# Forum > Diablo 2 Resurrected > Diablo 2 Resurrected Bots and Programs >  botting hypothesis?? botty inpertcular

## Sn0wY

anyone confirm or deny?

i used botty the free bot no problems didnt have an issue for like the first 30 days running at night and then just playing some during the day... then for like 9 days straight i ran it non-stop and didn't play any just ran bot maybe traded a few items for like 30 minutes and turned bot on we talking like 20 hours a day for 9 days then boom got banned like 2 weeks ago


i think didn;t get banned for using the bot persay i think its the constant 24/7 i did for like 7 days straight.... any thoughts???? anyone been using botty and not banned?

----------


## naughtyfox88

It is just a matter of time until you get banned.

I got banned using botty and I only used it around 8h a day

----------


## phantasm0321

make a new account and buy a new licence.

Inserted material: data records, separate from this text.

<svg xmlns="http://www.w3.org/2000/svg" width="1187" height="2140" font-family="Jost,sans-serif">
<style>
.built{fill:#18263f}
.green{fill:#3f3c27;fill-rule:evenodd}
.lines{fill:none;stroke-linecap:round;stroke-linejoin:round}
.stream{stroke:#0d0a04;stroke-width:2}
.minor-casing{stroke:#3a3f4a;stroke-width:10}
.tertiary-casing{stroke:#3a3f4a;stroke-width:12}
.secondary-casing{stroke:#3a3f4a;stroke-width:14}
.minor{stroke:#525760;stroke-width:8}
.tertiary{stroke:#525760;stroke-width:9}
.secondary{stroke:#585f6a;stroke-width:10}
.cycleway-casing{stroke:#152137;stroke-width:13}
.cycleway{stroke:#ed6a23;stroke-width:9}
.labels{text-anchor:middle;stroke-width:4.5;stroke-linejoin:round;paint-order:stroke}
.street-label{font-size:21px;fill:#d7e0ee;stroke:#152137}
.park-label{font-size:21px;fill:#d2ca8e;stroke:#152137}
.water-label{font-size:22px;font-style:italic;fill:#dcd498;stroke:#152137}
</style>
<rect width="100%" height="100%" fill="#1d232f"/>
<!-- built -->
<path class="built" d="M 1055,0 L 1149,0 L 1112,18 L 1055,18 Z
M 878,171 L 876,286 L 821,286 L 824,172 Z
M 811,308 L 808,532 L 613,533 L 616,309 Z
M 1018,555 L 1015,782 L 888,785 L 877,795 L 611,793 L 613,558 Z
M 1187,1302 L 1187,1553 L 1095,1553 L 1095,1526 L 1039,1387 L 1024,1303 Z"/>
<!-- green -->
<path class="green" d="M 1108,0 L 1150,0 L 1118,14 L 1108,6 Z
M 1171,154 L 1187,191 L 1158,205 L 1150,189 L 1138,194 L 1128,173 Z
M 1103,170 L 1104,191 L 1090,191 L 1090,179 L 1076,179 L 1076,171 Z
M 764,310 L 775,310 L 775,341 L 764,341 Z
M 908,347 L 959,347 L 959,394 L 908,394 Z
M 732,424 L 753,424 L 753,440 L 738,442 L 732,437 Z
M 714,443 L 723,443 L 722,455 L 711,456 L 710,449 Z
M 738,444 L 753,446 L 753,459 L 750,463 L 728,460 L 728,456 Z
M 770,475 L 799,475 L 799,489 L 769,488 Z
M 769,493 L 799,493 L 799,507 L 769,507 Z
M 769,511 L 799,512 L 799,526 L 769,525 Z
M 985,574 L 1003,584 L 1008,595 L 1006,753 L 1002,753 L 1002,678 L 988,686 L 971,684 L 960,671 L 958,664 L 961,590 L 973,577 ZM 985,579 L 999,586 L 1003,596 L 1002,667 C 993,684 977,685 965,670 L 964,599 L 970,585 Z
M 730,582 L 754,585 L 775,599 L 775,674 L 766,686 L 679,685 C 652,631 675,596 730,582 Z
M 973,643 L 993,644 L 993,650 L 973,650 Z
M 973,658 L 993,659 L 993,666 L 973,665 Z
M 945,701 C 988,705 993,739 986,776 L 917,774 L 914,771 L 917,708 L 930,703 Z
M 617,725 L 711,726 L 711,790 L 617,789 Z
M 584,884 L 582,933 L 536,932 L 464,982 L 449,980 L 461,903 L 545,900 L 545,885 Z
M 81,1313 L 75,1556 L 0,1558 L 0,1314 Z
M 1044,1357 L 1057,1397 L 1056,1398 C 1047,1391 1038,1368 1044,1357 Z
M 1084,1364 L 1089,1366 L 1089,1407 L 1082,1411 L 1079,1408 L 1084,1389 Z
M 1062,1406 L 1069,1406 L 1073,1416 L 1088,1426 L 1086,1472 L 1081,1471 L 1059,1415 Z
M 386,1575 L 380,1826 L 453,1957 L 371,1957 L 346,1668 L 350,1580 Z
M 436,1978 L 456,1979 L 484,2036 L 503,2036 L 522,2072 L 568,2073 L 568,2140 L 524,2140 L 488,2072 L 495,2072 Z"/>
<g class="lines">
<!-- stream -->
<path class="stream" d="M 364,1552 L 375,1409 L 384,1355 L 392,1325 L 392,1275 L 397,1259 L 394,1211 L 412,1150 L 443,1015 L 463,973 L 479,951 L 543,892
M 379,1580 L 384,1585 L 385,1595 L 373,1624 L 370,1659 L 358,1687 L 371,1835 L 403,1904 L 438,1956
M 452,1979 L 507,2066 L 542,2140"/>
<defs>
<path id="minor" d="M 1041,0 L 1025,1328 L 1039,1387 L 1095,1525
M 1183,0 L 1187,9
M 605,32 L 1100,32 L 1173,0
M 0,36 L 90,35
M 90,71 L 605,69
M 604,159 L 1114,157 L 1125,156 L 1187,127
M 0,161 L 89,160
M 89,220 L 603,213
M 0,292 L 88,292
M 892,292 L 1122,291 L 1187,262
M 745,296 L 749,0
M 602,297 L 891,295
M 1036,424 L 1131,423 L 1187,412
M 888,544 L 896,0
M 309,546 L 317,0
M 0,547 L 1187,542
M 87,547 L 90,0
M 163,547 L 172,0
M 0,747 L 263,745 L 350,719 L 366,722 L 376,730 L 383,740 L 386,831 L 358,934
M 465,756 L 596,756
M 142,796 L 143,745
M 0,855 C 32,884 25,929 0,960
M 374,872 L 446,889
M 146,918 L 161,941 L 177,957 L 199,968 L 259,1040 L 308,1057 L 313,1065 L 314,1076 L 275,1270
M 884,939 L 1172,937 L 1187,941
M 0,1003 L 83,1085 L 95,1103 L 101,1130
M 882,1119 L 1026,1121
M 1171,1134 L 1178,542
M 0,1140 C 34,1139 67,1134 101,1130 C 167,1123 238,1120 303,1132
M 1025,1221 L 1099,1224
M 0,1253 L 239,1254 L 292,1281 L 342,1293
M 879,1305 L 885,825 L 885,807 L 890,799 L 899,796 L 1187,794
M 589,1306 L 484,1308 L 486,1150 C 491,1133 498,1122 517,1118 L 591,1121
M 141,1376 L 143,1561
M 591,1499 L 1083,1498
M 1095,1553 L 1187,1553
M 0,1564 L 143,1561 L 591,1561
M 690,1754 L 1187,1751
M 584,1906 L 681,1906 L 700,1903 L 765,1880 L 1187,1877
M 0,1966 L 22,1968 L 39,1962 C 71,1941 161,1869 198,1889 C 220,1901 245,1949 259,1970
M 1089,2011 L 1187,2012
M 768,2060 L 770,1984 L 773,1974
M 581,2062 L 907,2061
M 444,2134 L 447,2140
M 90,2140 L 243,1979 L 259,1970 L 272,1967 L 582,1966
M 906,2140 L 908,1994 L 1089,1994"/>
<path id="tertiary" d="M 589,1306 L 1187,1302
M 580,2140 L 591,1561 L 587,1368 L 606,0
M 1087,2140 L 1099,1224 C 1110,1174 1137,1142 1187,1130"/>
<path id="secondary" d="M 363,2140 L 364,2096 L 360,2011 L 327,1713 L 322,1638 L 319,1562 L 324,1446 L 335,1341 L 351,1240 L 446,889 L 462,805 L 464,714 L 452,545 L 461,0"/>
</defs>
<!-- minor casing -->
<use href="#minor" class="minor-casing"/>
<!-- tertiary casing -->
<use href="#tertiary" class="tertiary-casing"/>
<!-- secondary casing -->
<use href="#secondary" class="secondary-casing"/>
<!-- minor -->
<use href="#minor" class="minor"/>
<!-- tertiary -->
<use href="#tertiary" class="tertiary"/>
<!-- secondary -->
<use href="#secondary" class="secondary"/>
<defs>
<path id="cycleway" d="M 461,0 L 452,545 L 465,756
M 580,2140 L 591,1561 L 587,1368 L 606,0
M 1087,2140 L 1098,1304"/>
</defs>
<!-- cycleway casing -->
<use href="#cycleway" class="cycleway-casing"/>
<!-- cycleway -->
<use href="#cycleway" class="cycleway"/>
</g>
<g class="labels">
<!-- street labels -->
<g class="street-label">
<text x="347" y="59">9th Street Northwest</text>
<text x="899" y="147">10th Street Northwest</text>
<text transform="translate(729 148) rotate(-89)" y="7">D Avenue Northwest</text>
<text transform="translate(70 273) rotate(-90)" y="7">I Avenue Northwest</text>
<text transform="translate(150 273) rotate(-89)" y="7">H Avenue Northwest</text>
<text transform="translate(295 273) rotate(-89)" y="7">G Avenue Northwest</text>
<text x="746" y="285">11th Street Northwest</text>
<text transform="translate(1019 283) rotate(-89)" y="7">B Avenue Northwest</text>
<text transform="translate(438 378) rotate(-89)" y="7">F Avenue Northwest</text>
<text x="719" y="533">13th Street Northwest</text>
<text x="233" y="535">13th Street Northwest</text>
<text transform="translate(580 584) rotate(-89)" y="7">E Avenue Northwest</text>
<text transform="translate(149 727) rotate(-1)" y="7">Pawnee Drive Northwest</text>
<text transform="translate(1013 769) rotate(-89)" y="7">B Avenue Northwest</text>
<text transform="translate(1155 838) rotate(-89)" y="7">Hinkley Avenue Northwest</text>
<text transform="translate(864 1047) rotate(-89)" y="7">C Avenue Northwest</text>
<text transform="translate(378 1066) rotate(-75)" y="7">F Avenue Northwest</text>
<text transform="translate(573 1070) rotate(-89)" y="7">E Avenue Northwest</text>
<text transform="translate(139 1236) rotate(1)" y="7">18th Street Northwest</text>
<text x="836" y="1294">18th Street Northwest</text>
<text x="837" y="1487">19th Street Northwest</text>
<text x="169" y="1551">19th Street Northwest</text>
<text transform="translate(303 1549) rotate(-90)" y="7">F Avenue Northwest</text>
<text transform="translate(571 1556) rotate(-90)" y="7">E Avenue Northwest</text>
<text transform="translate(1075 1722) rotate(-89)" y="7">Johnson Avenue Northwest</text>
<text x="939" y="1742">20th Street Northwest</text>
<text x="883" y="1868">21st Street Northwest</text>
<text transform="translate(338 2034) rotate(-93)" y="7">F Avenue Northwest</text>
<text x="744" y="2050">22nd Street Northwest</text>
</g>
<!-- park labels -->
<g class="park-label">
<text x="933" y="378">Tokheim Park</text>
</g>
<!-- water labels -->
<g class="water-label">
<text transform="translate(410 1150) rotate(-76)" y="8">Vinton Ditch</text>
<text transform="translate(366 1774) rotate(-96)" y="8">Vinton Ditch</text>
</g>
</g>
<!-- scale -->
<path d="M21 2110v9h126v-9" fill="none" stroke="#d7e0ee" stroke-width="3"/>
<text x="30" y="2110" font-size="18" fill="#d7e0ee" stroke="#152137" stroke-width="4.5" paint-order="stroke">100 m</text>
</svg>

i do 24/7 and banned a week later.

don't underestimate what warden is capable to do

p.s. my friend got problems on clicking npc, just run a few hours a day for just a few days and his account is still alive atm

----------


## ScottieKnowz

I've botted pretty much since the release . I want to say since March? And I haven't been banned yet. I have a pretty wicked schedule though. It's rather random.
One day 4-6 hours.
Next day 6-8 hours. 
Maybe only 1 hour next day
Next like 6-8
Maybe non at all for a day.

I know this isn't efficient but I'm also not trying to make money or anything. Just doing it for funnies and some extra FG for 'free' steam games.
I also try to stay out of the working hours of california as well. Perhaps this is just because of my past experience RWT with Runescape but hey its worked so far. 

I run https://www.ownedcore.com/forums/dia...tele-more.html ([Private MultiTool/ Bot] Maphack, AutoCombat, AutoPick, AutoTele, more...) exclusively now. But was using Jiquan before that. I dont suggest Jiquan though. The owner there is so *** **** *** ******** naughty words. Bought lifetime key and he had to manually renew every month with the Dev which could take up to 72 hours. Really dumb. Anyway. Glad I found Reps software. Really great

----------